To say that I love national parks and wilderness areas would be an understatement…I dedicated my entire career, from my early days at law school to my former post as head of the National Park Service’s Air Resources Division, to the protection and defense of our national parks and wild places, specifically against the threat of air pollution.
Thus wrote Chris Shaver a few months ago in an op-ed published in The Coloradoan advocating for tougher regulations to protect park air quality. Her own words say so much about who she is and what she has done. From her early work during law school, she has dedicated much of her energy to preserving nature in national parks, especially clean air that is critical to unimpaired visibility, vegetation, soils, waters, and more. What distinguishes Chris is her ability to use every tool available—science, policy, interpretation, law, partnerships, collaboration, education, and the nurturing of succeeding generations—to move the preservation agenda forward. Even in “retirement,” Chris writes op-eds for parks.

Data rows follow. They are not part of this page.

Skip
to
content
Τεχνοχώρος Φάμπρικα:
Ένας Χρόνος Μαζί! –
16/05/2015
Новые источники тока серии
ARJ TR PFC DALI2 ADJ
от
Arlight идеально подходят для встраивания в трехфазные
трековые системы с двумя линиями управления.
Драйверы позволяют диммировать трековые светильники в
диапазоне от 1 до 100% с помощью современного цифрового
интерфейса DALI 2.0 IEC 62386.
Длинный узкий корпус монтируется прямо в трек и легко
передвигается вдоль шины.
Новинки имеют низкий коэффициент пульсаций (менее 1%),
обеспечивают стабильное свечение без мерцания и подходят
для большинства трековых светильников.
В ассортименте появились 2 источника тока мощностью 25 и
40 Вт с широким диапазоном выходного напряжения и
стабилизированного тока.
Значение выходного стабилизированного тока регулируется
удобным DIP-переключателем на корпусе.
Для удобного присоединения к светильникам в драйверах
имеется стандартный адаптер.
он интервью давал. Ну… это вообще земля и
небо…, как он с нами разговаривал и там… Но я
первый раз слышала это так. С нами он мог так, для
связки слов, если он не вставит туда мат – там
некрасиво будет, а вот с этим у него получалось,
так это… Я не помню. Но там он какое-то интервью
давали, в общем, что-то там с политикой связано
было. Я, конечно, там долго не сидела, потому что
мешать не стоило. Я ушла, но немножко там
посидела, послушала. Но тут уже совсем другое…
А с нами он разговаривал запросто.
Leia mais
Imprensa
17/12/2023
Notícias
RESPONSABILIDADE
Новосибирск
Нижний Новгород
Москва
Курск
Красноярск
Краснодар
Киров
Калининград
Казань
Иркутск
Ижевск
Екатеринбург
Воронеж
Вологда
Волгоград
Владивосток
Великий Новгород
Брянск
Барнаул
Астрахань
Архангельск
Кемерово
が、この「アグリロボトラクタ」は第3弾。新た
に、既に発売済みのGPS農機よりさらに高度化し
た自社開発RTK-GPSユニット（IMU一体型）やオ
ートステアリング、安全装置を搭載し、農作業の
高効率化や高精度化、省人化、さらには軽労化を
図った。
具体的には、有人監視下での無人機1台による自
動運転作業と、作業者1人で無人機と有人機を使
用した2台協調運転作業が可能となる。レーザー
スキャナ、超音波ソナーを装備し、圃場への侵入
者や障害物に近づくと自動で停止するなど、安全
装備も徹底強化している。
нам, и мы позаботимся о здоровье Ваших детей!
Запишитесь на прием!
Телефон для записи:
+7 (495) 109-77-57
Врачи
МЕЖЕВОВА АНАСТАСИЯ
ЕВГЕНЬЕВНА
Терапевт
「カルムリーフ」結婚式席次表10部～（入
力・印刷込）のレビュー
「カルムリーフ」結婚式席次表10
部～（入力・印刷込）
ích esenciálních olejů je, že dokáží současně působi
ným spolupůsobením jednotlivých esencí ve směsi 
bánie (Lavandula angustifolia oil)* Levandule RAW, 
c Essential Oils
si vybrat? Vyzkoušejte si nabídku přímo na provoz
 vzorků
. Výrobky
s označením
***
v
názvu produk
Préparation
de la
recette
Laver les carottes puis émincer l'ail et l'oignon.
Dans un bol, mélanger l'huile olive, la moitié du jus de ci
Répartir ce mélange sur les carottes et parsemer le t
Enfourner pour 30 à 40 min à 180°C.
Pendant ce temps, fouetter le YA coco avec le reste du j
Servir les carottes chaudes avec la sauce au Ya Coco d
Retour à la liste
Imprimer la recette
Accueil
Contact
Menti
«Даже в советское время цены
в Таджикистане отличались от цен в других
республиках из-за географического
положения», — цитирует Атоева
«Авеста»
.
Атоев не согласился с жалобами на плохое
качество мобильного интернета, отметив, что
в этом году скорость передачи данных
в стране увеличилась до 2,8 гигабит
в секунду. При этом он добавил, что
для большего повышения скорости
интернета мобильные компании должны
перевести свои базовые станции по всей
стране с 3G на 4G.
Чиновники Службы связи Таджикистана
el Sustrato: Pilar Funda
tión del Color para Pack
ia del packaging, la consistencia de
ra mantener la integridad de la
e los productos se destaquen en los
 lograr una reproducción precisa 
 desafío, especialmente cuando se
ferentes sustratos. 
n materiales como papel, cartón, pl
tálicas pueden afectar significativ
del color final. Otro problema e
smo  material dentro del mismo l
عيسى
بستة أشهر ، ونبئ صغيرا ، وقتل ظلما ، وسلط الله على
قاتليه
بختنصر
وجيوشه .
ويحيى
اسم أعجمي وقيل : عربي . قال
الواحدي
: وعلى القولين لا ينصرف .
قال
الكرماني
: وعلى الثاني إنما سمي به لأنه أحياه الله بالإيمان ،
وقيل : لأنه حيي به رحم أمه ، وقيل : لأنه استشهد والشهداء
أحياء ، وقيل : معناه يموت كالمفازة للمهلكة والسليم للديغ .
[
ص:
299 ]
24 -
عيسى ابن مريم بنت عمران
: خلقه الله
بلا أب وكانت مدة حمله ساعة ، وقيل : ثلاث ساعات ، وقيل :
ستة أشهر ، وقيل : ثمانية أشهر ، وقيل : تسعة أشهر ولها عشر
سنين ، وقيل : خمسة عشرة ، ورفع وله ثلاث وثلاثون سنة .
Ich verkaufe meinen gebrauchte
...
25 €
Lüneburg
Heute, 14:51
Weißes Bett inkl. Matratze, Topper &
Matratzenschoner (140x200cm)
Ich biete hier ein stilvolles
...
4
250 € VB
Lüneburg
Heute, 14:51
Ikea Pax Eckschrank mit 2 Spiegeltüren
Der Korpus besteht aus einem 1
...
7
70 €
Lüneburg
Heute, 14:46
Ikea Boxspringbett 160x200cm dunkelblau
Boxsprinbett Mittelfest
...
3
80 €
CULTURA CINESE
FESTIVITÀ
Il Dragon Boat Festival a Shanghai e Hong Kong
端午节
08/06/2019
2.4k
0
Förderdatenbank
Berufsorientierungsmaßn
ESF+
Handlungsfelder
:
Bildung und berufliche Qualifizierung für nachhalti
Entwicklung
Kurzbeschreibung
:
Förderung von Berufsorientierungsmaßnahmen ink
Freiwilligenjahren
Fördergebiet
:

Chris worked with the Environmental Protection Agency (EPA) on air quality issues first in Washington, D.C. (1975-1979) and then in EPA’s Regional Counsel Office in Denver (1979-1983). In 1983, she joined the National Park Service (NPS) air quality division and managed the policy, planning, and permit review branch until 1992. In 1991, the National Parks Conservation Association recognized Chris’s work to retrofit the Navajo Generating Plant with pollution controls with the Stephen T. Mather Award. A year later, she left the government to work in Boulder, Colorado as regional counsel for the Environmental Defense Fund, continuing her fight for clean air. Chris later returned to the NPS air quality division in 1997 to provide continued strong leadership to the division and new initiatives to protect parks. She eventually added programs to protect natural sounds and dark skies to her park protection portfolio.
Chris received the Department of the Interior’s Meritorious Service Award, among other things, for making the NPS air resources program “a nationally respected and influential advocate,” for developing “a cadre of knowledgeable resource managers, and for her “ability to think broadly and…refusal to be confined to conventional thought” in the face of climate change and other challenges.
She has inspired many. This fun, funny, and caring woman also focused on getting things done. She has hired and continues to mentor people with talent and heart for park resources. In retirement, in addition to writing op-eds for the Coalition to Protect America’s National Parks and volunteering for Great Old Broads for Wilderness, she has helped launch and lead Nature Fund for National Parks, a fund-raising partner for NPS science and natural resource stewardship.